> **ASSIGNMENT**
Please output all of the entries exactly and omit any images they hold.

** Opening INPUT block **

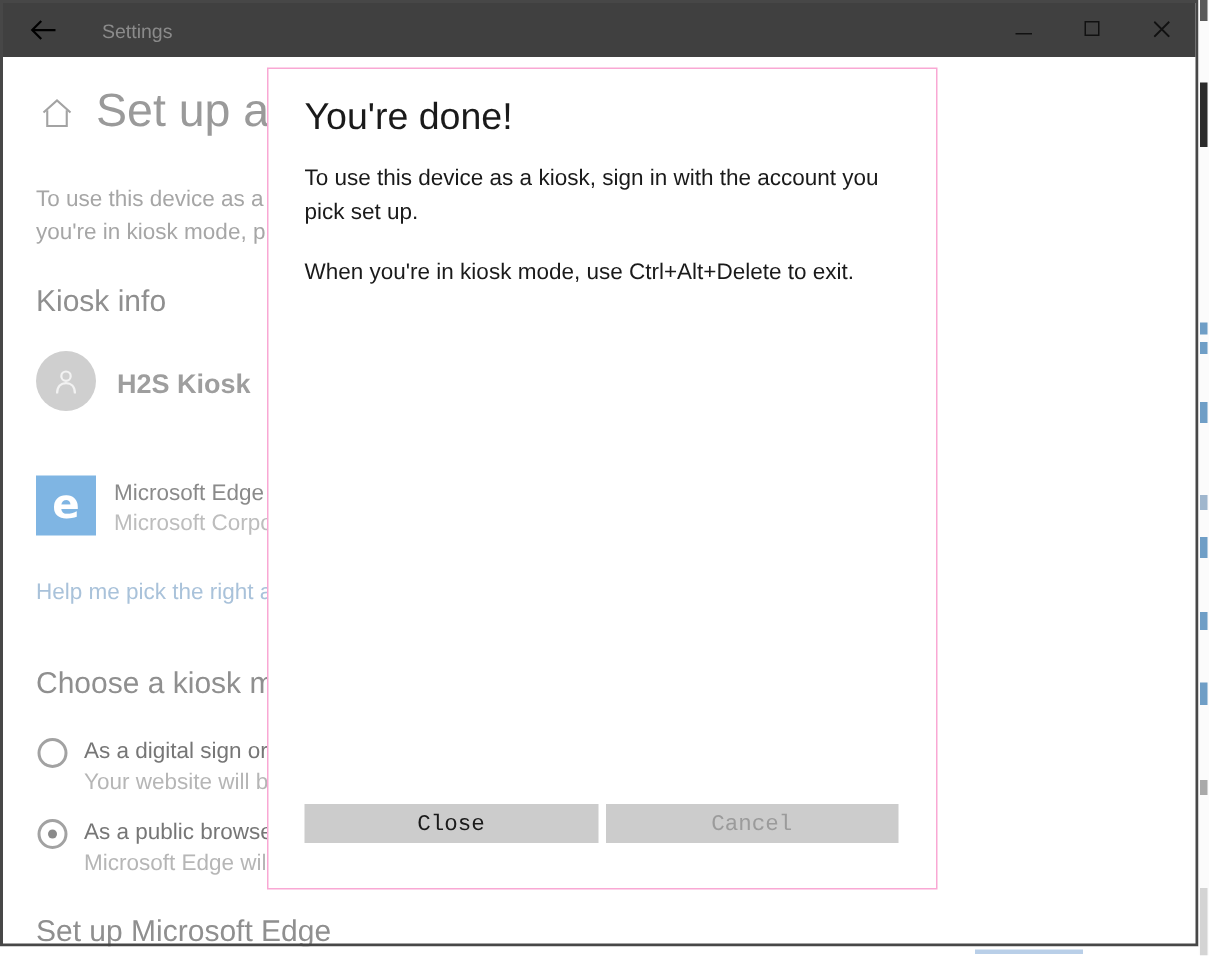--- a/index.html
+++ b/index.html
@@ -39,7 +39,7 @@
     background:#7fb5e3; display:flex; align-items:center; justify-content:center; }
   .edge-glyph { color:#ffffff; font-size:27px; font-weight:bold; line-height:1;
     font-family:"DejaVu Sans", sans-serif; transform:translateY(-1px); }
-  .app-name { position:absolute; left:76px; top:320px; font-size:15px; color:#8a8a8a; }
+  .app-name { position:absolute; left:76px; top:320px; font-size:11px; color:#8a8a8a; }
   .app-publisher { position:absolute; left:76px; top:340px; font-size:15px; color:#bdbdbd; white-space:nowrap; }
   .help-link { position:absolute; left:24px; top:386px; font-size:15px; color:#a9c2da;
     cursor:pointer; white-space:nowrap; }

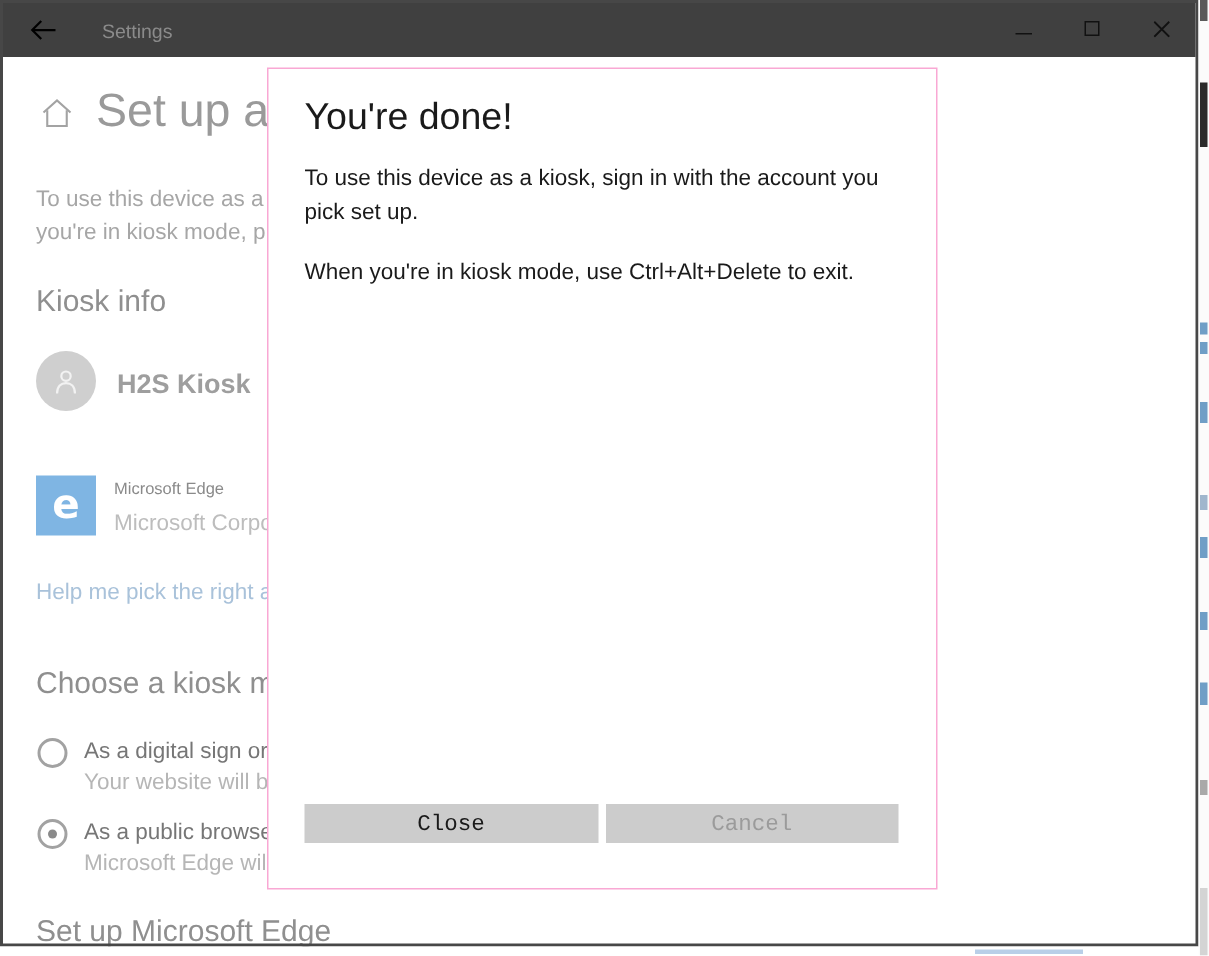--- a/index.html
+++ b/index.html
@@ -61,8 +61,8 @@
     line-height:23px; color:#1a1a1a; }
   .dialog-buttons { position:absolute; left:24px; right:25px; bottom:25px; height:31px;
     display:flex; gap:5px; }
-  .dlg-btn { flex:1; height:26px; background:#cccccc; border:none; font-size:15px;
-    font-family:Liberation Mono, monospace; cursor:pointer; }
+  .dlg-btn { flex:1; height:20px; background:#cccccc; border:none; font-size:15px;
+    font-family:Liberation Sans, sans-serif; cursor:pointer; }
   .dlg-btn.primary { color:#1a1a1a; }
   .dlg-btn.disabled { color:#9b9b9b; cursor:default; }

** Closing INPUT block **

> **ANSWER TO THIS EXERCISE**
--- a/index.html
+++ b/index.html
@@ -39,7 +39,7 @@
     background:#7fb5e3; display:flex; align-items:center; justify-content:center; }
   .edge-glyph { color:#ffffff; font-size:27px; font-weight:bold; line-height:1;
     font-family:"DejaVu Sans", sans-serif; transform:translateY(-1px); }
-  .app-name { position:absolute; left:76px; top:320px; font-size:15px; color:#8a8a8a; }
+  .app-name { position:absolute; left:76px; top:320px; font-size:11px; color:#8a8a8a; }
   .app-publisher { position:absolute; left:76px; top:340px; font-size:15px; color:#bdbdbd; white-space:nowrap; }
   .help-link { position:absolute; left:24px; top:386px; font-size:15px; color:#a9c2da;
     cursor:pointer; white-space:nowrap; }

--- a/index.html
+++ b/index.html
@@ -61,8 +61,8 @@
     line-height:23px; color:#1a1a1a; }
   .dialog-buttons { position:absolute; left:24px; right:25px; bottom:25px; height:31px;
     display:flex; gap:5px; }
-  .dlg-btn { flex:1; height:26px; background:#cccccc; border:none; font-size:15px;
-    font-family:Liberation Mono, monospace; cursor:pointer; }
+  .dlg-btn { flex:1; height:20px; background:#cccccc; border:none; font-size:15px;
+    font-family:Liberation Sans, sans-serif; cursor:pointer; }
   .dlg-btn.primary { color:#1a1a1a; }
   .dlg-btn.disabled { color:#9b9b9b; cursor:default; }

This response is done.